Juan William Chavez, "Pruitt-Igoe Bee Sanctuary," 2010-present. Courtesy the artist.

Juan William Chavez, “Pruitt-Igoe Bee Sanctuary,” 2010-present. Courtesy the artist.

While these two projects pinpoint the demolition of the buildings as the penultimate moment, Juan William Chavez is interested in everything that happens after — the potential of Pruitt-Igoe now. For several years, Chavez, who was born in Lima, Peru, but grew up and currently lives in St. Louis, has been making a series of artworks about the physical site where the complex once stood. Together these comprise what he calls a “living proposal” in an attempt to better understand what Pruitt-Igoe might mean today. After first setting foot on the grounds in 2010, he took a series of photographs and made a film about what he saw – dense vegetation and a healthy bee sanctuary. The bees have become key players in his inquiry; as he explains it, the former Pruitt-Igoe complex has been replaced by an indigenous insect community that can actually thrive on the site. Along with his partner, Kiersten Torrez, he opened a space near Pruitt-Igoe called the Northside Workshop. They have taken up beekeeping and planted an edible garden, and they work with local students, artists, and community organizers to create programming that explores the active potential of the Pruitt-Igoe footprint. Chavez’s work on Pruitt-Igoe brings additional dimensions of the story into relief. Through his efforts, I’ve been introduced to other stakeholders who are similarly committed to the site’s rehabilitation, such as St.
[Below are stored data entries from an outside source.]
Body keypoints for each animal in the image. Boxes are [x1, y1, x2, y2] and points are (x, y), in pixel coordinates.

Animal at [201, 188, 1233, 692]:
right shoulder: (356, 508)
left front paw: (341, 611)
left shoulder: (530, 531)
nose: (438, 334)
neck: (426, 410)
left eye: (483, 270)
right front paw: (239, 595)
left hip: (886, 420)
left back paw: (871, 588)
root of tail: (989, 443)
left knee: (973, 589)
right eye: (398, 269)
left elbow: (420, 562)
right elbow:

Louis architectural historian Michael Allen and former Pruitt-Igoe resident and journalist Sylvester Brown, who launched an after-school project for at-risk high school students to grow local sweet potatoes and market their product. (The actual land is not completely up for grabs, however. Local developer Paul McKee purchased a two-year option on the site that expires next year.) Chavez’s work is therefore symbolic but also pragmatic, aimed at building awareness and galvanizing community action to transform the Pruitt-Igoe grounds into a dynamic and truly democratic public space.
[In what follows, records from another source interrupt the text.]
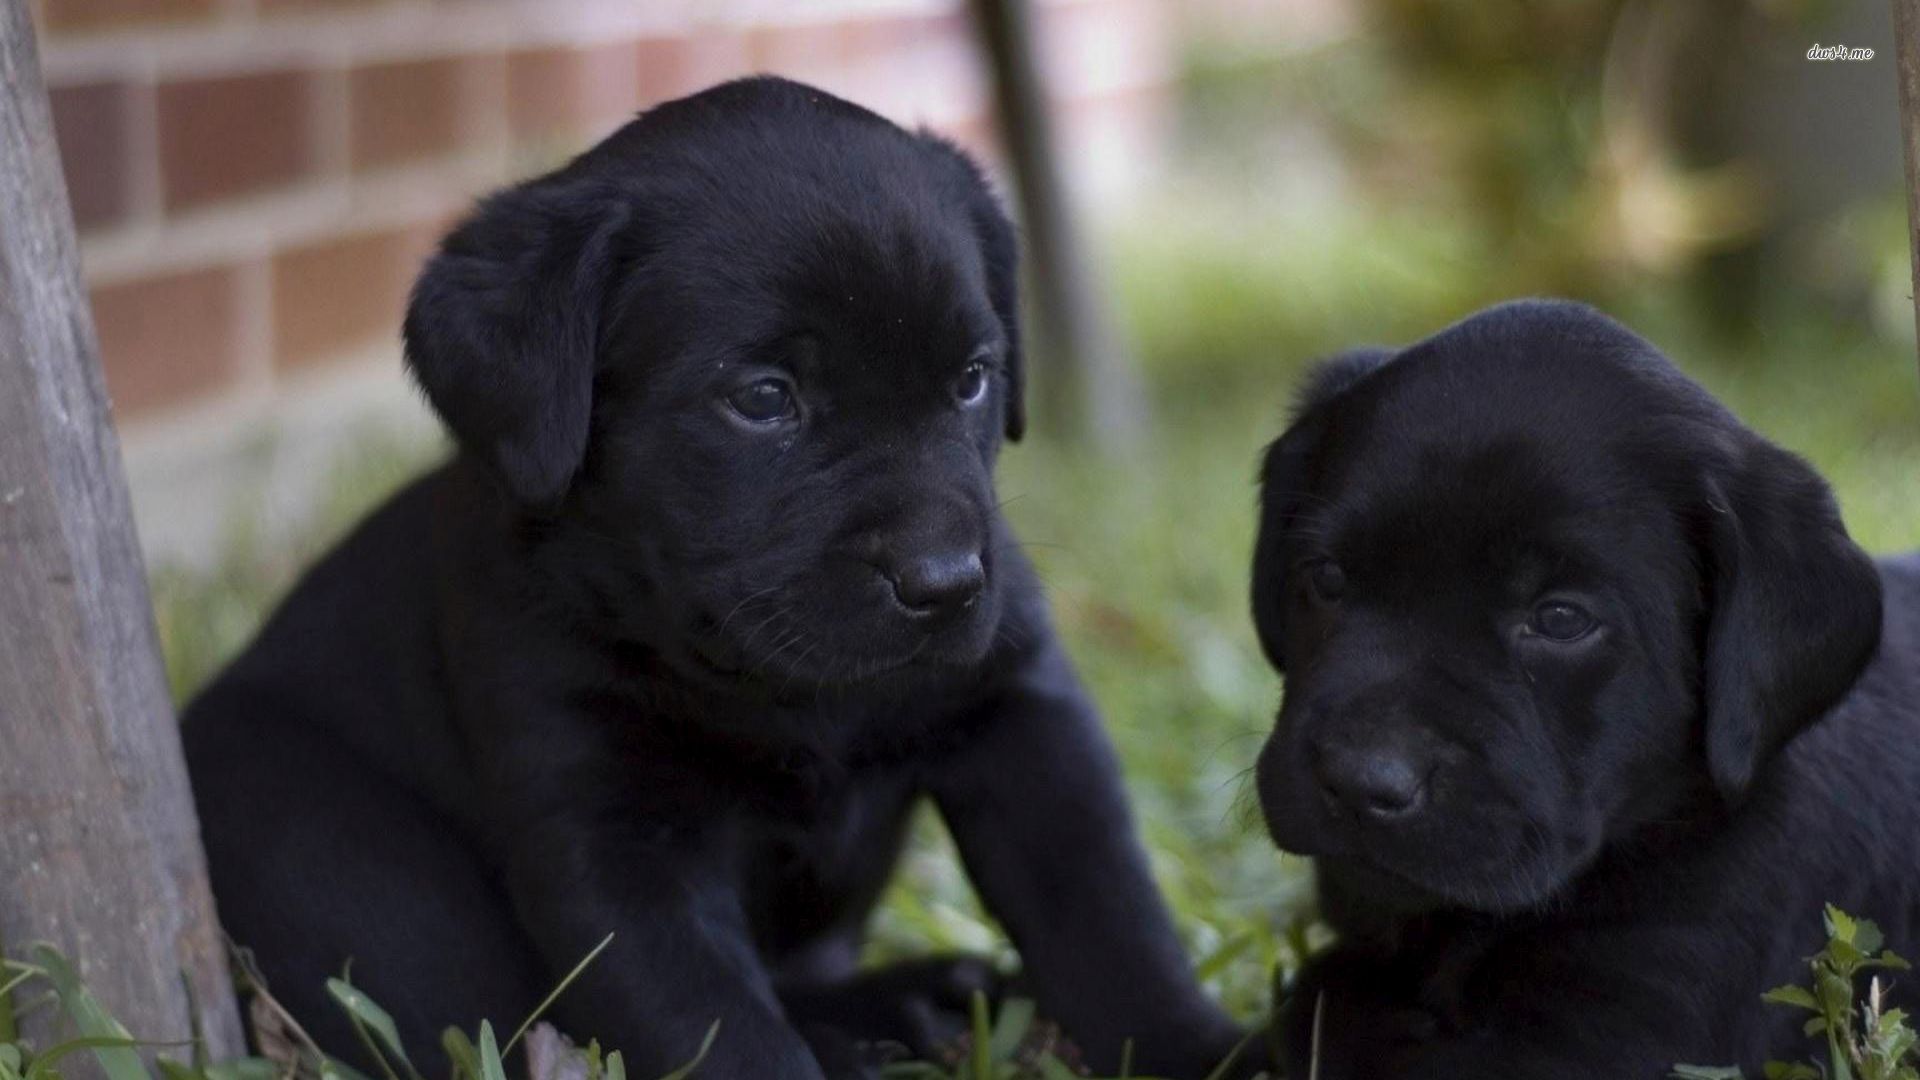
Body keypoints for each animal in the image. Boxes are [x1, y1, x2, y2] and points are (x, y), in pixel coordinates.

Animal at [183, 77, 1244, 1076]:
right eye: (765, 399)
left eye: (974, 378)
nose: (944, 582)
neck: (779, 689)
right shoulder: (612, 835)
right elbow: (715, 1026)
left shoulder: (1024, 715)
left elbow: (1109, 919)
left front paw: (1211, 1049)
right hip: (331, 850)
I asked Juan about Pruitt-Igoe’s appeal to contemporary artists and he reminded me of the scene in Godfrey Reggio’s 1982 film Koyaanisqatsi featuring images of the complex immediately before and during the actual demolition. The film traces the outline of the decaying buildings both inside and out. By this point, the complex is little more than a ghost town and Philip Glass’s haunting score turns it into something out of a horror movie. Juan describes this image of a crumbling Pruitt-Igoe as an “epic moment” analogous to moments in early cinema in which we experience time directly, as in the Lumière Brothers’ Arrival of a Train at La Ciotat (1895) or Thomas Edison’s Electrocuting an Elephant (1903). It is also evocative of something more contemporarily mediated on a global scale, like the fall of the Berlin Wall in 1989. This visual register of Pruitt-Igoe’s demise, coupled with Charles Jencks’s aforementioned comment about its implication in the death of architectural modernism, imbue it with a mythic pathos that still holds sway today. So what, then, can artists like Gaillard, Rakowitz, and Chavez communicate to us about Pruitt-Igoe? A sober memory? A case of what not to do? Pruitt-Igoe is all of these things. It may be a graveyard but it is also a garden. And perhaps art can sustain it in ways that housing and economic policies couldn’t.